Start of Supplied information
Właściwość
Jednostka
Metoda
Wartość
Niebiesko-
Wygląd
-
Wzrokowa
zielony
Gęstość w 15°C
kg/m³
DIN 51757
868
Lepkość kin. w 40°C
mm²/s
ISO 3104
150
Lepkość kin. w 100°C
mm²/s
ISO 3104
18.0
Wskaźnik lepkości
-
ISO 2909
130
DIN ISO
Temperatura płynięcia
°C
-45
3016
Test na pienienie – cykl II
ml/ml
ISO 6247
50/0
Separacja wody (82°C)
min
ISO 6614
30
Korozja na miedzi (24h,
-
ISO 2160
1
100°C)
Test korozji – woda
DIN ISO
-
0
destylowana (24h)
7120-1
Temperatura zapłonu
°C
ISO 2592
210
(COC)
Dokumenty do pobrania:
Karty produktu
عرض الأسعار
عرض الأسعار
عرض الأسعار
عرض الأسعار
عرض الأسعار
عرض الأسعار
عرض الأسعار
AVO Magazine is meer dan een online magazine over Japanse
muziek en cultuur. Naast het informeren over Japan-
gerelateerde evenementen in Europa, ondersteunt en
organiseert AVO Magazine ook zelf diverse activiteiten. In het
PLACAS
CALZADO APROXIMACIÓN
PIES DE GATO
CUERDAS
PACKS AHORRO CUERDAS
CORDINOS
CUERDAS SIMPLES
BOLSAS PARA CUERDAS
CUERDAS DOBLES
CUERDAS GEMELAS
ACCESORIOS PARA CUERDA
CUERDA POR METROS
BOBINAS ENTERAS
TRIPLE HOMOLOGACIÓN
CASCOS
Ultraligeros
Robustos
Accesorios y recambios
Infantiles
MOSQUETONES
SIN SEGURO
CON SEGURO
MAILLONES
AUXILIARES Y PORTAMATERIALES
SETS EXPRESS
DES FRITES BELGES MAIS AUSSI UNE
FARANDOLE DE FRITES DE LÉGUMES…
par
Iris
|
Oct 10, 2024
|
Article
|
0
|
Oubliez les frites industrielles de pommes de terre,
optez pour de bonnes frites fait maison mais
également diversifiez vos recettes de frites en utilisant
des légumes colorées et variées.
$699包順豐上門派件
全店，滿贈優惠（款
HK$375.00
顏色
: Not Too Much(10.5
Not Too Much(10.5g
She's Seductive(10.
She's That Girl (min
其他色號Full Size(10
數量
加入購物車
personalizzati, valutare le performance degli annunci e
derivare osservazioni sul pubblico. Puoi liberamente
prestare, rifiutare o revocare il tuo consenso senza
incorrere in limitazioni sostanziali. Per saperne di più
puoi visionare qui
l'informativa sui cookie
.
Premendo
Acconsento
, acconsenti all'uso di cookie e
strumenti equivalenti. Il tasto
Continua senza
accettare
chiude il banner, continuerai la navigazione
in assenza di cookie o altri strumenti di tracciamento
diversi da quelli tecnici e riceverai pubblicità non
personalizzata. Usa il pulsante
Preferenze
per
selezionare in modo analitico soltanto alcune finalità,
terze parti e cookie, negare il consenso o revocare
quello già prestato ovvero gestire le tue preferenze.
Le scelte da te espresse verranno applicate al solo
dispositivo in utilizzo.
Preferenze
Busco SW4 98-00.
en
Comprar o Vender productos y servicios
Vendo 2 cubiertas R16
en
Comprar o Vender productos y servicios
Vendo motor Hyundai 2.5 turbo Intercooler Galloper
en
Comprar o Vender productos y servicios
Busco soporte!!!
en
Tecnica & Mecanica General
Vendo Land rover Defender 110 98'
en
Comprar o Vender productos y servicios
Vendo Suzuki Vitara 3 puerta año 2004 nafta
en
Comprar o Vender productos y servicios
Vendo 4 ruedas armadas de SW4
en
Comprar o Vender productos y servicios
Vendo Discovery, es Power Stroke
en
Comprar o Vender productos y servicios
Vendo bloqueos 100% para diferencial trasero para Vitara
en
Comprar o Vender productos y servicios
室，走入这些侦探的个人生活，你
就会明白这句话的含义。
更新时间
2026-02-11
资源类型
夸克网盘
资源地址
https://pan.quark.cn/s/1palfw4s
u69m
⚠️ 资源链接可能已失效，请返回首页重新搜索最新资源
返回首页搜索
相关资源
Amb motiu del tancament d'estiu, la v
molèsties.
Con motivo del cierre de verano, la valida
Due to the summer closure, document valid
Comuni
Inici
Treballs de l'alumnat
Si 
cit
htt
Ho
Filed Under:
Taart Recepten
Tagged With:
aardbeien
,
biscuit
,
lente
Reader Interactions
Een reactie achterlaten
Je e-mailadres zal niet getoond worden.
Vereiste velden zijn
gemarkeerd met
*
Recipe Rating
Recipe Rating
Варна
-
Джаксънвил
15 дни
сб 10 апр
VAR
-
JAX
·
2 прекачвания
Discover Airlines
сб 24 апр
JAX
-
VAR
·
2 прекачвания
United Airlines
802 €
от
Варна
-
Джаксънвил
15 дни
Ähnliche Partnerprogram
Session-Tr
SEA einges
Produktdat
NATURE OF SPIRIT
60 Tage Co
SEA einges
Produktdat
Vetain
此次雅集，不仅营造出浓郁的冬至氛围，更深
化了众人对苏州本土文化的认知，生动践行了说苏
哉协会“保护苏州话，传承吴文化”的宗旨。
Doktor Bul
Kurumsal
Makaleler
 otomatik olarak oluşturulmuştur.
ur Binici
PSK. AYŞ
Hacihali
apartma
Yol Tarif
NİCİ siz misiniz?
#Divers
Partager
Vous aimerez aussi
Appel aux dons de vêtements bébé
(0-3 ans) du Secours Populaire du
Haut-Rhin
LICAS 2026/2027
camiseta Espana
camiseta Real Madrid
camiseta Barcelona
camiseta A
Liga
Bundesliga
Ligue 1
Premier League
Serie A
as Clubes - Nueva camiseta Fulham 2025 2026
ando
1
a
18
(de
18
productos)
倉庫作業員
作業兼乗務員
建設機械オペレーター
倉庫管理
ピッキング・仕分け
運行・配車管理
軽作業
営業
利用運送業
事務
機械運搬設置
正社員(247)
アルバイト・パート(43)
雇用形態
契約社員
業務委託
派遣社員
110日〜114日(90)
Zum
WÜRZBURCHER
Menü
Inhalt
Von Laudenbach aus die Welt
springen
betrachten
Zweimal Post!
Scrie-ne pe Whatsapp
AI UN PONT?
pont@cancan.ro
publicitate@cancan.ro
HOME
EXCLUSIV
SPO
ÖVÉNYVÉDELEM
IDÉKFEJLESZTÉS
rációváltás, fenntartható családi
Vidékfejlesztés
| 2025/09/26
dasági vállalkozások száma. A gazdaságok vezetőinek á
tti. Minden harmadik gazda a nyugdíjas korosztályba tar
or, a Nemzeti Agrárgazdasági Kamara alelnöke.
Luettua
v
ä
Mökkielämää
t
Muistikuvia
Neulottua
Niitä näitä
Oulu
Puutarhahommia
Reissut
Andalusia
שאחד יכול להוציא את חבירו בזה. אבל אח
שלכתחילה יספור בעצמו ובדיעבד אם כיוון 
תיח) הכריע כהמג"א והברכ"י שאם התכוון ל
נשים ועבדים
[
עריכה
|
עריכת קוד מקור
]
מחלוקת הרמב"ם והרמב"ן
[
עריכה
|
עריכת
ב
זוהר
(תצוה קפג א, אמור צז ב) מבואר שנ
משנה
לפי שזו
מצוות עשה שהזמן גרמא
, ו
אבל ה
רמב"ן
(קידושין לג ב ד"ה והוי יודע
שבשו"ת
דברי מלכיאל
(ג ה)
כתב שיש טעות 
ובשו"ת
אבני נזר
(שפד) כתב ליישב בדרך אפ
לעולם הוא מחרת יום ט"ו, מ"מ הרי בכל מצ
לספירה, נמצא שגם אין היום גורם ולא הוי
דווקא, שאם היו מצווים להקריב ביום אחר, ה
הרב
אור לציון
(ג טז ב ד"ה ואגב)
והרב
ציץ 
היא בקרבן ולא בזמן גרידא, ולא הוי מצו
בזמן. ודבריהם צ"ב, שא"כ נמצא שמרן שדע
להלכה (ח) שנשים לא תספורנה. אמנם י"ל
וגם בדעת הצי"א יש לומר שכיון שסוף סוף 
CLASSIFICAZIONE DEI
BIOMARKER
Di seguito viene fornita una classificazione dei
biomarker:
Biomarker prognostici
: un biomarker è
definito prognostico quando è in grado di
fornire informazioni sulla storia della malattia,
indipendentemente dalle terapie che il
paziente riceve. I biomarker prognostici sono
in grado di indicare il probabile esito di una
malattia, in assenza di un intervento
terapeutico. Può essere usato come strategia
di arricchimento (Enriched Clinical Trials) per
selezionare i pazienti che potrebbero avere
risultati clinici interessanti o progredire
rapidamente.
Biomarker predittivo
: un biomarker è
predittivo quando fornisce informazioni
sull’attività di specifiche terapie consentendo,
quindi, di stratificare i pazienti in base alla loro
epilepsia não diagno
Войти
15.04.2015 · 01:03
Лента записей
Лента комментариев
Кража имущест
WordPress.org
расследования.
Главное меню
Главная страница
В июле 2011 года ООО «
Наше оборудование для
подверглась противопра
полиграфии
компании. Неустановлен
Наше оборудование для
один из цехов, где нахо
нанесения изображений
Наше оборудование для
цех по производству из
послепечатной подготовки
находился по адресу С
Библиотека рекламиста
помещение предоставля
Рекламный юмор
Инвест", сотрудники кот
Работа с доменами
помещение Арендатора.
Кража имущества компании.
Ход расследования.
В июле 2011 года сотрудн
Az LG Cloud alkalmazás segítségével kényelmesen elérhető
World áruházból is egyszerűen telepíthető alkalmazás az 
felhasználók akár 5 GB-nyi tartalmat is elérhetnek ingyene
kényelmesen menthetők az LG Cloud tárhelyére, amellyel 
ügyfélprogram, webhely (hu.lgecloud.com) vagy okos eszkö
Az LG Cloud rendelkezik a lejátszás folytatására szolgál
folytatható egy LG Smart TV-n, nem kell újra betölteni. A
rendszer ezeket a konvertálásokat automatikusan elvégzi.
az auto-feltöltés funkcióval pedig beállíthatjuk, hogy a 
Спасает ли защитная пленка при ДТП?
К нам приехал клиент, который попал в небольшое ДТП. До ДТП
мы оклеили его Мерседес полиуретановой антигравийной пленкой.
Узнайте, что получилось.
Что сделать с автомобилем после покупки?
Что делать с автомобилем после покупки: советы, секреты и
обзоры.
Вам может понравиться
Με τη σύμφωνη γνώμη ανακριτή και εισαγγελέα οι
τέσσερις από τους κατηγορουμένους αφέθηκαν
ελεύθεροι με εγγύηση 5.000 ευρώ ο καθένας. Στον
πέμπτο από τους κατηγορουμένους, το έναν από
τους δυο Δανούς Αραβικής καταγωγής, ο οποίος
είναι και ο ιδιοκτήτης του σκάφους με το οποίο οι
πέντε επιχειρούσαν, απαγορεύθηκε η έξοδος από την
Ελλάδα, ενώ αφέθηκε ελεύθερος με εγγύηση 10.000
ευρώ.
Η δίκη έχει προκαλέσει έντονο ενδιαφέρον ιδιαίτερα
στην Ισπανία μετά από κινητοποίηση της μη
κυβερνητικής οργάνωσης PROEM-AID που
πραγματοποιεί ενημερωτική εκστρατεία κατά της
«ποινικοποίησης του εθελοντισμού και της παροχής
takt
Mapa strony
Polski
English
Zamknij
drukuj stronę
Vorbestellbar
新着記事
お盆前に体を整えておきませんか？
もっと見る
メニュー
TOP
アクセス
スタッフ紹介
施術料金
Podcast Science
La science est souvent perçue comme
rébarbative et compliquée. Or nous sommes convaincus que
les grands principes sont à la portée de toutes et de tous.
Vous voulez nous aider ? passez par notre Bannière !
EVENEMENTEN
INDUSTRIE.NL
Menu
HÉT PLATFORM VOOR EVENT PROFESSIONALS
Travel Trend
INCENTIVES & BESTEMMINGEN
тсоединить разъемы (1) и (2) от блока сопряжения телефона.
End of Supplied information
## Exercise prompt
Give back, unchanged, the run of lines in the listing above that begins at the line containing "CUERDA POR METROS" and ends at the line containing "quello già prestato", both included.

## Task result
CUERDA POR METROS
BOBINAS ENTERAS
TRIPLE HOMOLOGACIÓN
CASCOS
Ultraligeros
Robustos
Accesorios y recambios
Infantiles
MOSQUETONES
SIN SEGURO
CON SEGURO
MAILLONES
AUXILIARES Y PORTAMATERIALES
SETS EXPRESS
DES FRITES BELGES MAIS AUSSI UNE
FARANDOLE DE FRITES DE LÉGUMES…
par
Iris
|
Oct 10, 2024
|
Article
|
0
|
Oubliez les frites industrielles de pommes de terre,
optez pour de bonnes frites fait maison mais
également diversifiez vos recettes de frites en utilisant
des légumes colorées et variées.
$699包順豐上門派件
全店，滿贈優惠（款
HK$375.00
顏色
: Not Too Much(10.5
Not Too Much(10.5g
She's Seductive(10.
She's That Girl (min
其他色號Full Size(10
數量
加入購物車
personalizzati, valutare le performance degli annunci e
derivare osservazioni sul pubblico. Puoi liberamente
prestare, rifiutare o revocare il tuo consenso senza
incorrere in limitazioni sostanziali. Per saperne di più
puoi visionare qui
l'informativa sui cookie
.
Premendo
Acconsento
, acconsenti all'uso di cookie e
strumenti equivalenti. Il tasto
Continua senza
accettare
chiude il banner, continuerai la navigazione
in assenza di cookie o altri strumenti di tracciamento
diversi da quelli tecnici e riceverai pubblicità non
personalizzata. Usa il pulsante
Preferenze
per
selezionare in modo analitico soltanto alcune finalità,
terze parti e cookie, negare il consenso o revocare
quello già prestato ovvero gestire le tue preferenze.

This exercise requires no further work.